▸ To do:
The finished copy should match every record exactly and contain no pictures.

Dataset content Block Start

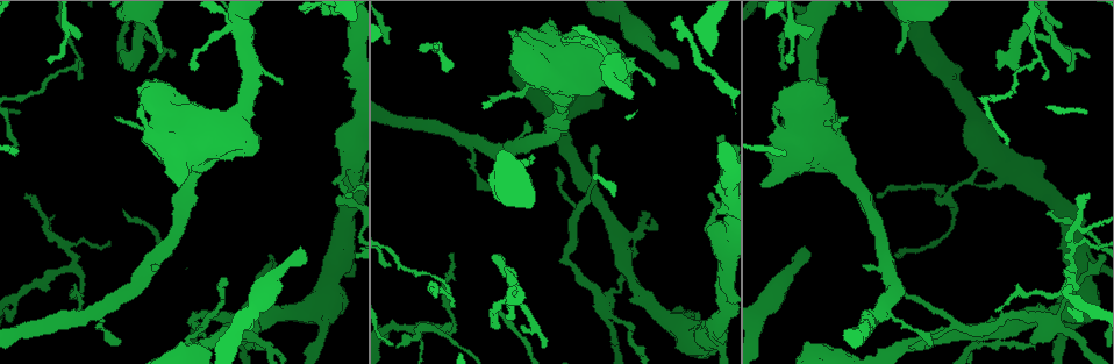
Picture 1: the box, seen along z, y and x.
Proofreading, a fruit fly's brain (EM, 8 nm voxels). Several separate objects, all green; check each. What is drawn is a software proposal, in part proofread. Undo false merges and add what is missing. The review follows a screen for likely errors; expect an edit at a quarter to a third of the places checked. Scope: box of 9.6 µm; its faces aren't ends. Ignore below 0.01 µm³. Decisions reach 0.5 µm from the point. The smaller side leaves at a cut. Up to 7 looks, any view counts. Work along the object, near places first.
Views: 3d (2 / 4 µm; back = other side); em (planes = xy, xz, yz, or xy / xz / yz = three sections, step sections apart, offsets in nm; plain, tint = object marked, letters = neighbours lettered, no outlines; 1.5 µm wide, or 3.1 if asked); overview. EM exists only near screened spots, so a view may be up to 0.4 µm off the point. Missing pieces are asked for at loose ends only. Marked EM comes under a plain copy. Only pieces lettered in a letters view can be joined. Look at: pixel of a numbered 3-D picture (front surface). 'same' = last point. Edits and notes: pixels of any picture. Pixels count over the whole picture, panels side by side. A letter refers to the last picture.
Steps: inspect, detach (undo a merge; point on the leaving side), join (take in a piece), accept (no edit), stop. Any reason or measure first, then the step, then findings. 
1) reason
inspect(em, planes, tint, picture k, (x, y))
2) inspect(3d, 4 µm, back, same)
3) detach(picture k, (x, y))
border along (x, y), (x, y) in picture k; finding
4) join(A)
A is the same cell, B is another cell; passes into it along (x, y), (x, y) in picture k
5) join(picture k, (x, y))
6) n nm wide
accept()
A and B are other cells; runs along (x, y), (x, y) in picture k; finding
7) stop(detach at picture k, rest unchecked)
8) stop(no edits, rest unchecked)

Dataset content Block End

▸ Solution:
Picture 1: the box, seen along z, y and x.
Proofreading, a fruit fly's brain (EM, 8 nm voxels). Several separate objects, all green; check each. What is drawn is a software proposal, in part proofread. Undo false merges and add what is missing. The review follows a screen for likely errors; expect an edit at a quarter to a third of the places checked. Scope: box of 9.6 µm; its faces aren't ends. Ignore below 0.01 µm³. Decisions reach 0.5 µm from the point. The smaller side leaves at a cut. Up to 7 looks, any view counts. Work along the object, near places first.
Views: 3d (2 / 4 µm; back = other side); em (planes = xy, xz, yz, or xy / xz / yz = three sections, step sections apart, offsets in nm; plain, tint = object marked, letters = neighbours lettered, no outlines; 1.5 µm wide, or 3.1 if asked); overview. EM exists only near screened spots, so a view may be up to 0.4 µm off the point. Missing pieces are asked for at loose ends only. Marked EM comes under a plain copy. Only pieces lettered in a letters view can be joined. Look at: pixel of a numbered 3-D picture (front surface). 'same' = last point. Edits and notes: pixels of any picture. Pixels count over the whole picture, panels side by side. A letter refers to the last picture.
Steps: inspect, detach (undo a merge; point on the leaving side), join (take in a piece), accept (no edit), stop. Any reason or measure first, then the step, then findings. 
1) reason
inspect(em, planes, tint, picture k, (x, y))
2) inspect(3d, 4 µm, back, same)
3) detach(picture k, (x, y))
border along (x, y), (x, y) in picture k; finding
4) join(A)
A is the same cell, B is another cell; passes into it along (x, y), (x, y) in picture k
5) join(picture k, (x, y))
6) n nm wide
accept()
A and B are other cells; runs along (x, y), (x, y) in picture k; finding
7) stop(detach at picture k, rest unchecked)
8) stop(no edits, rest unchecked)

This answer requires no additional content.